(Plaatsingsgegevens van elementen)
◇ ◇ ◇ ◇ ◇

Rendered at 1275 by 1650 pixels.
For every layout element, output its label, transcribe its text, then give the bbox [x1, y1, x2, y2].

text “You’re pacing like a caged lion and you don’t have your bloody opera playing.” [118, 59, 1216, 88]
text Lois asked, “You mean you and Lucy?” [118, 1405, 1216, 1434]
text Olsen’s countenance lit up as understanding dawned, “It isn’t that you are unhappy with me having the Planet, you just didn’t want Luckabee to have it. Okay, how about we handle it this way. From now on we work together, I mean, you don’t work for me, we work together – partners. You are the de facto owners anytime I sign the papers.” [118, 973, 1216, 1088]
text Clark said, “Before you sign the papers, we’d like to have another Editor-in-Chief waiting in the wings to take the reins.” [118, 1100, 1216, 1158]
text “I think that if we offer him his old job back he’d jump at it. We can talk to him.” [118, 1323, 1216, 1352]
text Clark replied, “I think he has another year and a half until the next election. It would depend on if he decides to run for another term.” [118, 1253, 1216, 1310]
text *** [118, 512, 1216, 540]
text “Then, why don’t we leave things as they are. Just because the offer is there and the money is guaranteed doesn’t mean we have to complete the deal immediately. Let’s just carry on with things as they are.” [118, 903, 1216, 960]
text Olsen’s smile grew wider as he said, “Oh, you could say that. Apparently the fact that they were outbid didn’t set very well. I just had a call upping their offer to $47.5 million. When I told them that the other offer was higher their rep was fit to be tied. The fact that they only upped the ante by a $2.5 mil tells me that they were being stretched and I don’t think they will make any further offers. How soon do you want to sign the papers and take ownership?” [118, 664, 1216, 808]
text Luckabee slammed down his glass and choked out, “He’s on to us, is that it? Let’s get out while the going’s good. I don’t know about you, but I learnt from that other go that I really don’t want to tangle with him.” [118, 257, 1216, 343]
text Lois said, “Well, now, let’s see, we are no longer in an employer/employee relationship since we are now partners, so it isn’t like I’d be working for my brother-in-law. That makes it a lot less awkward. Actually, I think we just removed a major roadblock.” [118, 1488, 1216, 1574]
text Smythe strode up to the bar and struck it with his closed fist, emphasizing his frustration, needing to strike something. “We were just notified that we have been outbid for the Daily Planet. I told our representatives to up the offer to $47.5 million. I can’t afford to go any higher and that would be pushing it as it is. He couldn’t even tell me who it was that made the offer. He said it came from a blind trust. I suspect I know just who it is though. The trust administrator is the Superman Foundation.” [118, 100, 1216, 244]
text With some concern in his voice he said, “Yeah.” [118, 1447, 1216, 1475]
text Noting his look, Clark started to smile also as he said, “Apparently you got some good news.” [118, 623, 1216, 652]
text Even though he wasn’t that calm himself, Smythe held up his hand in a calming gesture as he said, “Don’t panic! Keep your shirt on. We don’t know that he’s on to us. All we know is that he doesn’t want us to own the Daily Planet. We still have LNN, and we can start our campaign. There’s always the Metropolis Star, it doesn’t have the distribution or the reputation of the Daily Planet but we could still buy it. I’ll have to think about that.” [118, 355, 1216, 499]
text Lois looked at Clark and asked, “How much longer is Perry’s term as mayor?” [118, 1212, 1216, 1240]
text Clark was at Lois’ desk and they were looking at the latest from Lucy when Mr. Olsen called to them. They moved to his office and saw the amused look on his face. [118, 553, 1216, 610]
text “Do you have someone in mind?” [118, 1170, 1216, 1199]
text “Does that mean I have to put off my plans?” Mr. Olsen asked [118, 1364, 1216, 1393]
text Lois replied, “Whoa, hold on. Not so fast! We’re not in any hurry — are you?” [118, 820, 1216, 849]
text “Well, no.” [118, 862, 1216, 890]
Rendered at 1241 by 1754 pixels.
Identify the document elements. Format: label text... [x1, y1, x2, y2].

◇ ◇ ◇ ◇ ◇

Schrijf alle items hierboven opnieuw op, maar vervang overal "Smythe" door "Smith" en laat de rest precies hetzelfde.

**Uitgewerkte oplossing**
Rendered at 1275 by 1650 pixels.
For every layout element, output its label, transcribe its text, then give the bbox [x1, y1, x2, y2].

text “You’re pacing like a caged lion and you don’t have your bloody opera playing.” [118, 59, 1216, 88]
text Lois asked, “You mean you and Lucy?” [118, 1405, 1216, 1434]
text Olsen’s countenance lit up as understanding dawned, “It isn’t that you are unhappy with me having the Planet, you just didn’t want Luckabee to have it. Okay, how about we handle it this way. From now on we work together, I mean, you don’t work for me, we work together – partners. You are the de facto owners anytime I sign the papers.” [118, 973, 1216, 1088]
text Clark said, “Before you sign the papers, we’d like to have another Editor-in-Chief waiting in the wings to take the reins.” [118, 1100, 1216, 1158]
text “I think that if we offer him his old job back he’d jump at it. We can talk to him.” [118, 1323, 1216, 1352]
text Clark replied, “I think he has another year and a half until the next election. It would depend on if he decides to run for another term.” [118, 1253, 1216, 1310]
text *** [118, 512, 1216, 540]
text “Then, why don’t we leave things as they are. Just because the offer is there and the money is guaranteed doesn’t mean we have to complete the deal immediately. Let’s just carry on with things as they are.” [118, 903, 1216, 960]
text Olsen’s smile grew wider as he said, “Oh, you could say that. Apparently the fact that they were outbid didn’t set very well. I just had a call upping their offer to $47.5 million. When I told them that the other offer was higher their rep was fit to be tied. The fact that they only upped the ante by a $2.5 mil tells me that they were being stretched and I don’t think they will make any further offers. How soon do you want to sign the papers and take ownership?” [118, 664, 1216, 808]
text Luckabee slammed down his glass and choked out, “He’s on to us, is that it? Let’s get out while the going’s good. I don’t know about you, but I learnt from that other go that I really don’t want to tangle with him.” [118, 257, 1216, 343]
text Lois said, “Well, now, let’s see, we are no longer in an employer/employee relationship since we are now partners, so it isn’t like I’d be working for my brother-in-law. That makes it a lot less awkward. Actually, I think we just removed a major roadblock.” [118, 1488, 1216, 1574]
text Smith strode up to the bar and struck it with his closed fist, emphasizing his frustration, needing to strike something. “We were just notified that we have been outbid for the Daily Planet. I told our representatives to up the offer to $47.5 million. I can’t afford to go any higher and that would be pushing it as it is. He couldn’t even tell me who it was that made the offer. He said it came from a blind trust. I suspect I know just who it is though. The trust administrator is the Superman Foundation.” [118, 100, 1216, 244]
text With some concern in his voice he said, “Yeah.” [118, 1447, 1216, 1475]
text Noting his look, Clark started to smile also as he said, “Apparently you got some good news.” [118, 623, 1216, 652]
text Even though he wasn’t that calm himself, Smith held up his hand in a calming gesture as he said, “Don’t panic! Keep your shirt on. We don’t know that he’s on to us. All we know is that he doesn’t want us to own the Daily Planet. We still have LNN, and we can start our campaign. There’s always the Metropolis Star, it doesn’t have the distribution or the reputation of the Daily Planet but we could still buy it. I’ll have to think about that.” [118, 355, 1216, 499]
text Lois looked at Clark and asked, “How much longer is Perry’s term as mayor?” [118, 1212, 1216, 1240]
text Clark was at Lois’ desk and they were looking at the latest from Lucy when Mr. Olsen called to them. They moved to his office and saw the amused look on his face. [118, 553, 1216, 610]
text “Do you have someone in mind?” [118, 1170, 1216, 1199]
text “Does that mean I have to put off my plans?” Mr. Olsen asked [118, 1364, 1216, 1393]
text Lois replied, “Whoa, hold on. Not so fast! We’re not in any hurry — are you?” [118, 820, 1216, 849]
text “Well, no.” [118, 862, 1216, 890]
Rendered at 1241 by 1754 pixels.
Identify the document elements. Format: label text... [x1, y1, x2, y2].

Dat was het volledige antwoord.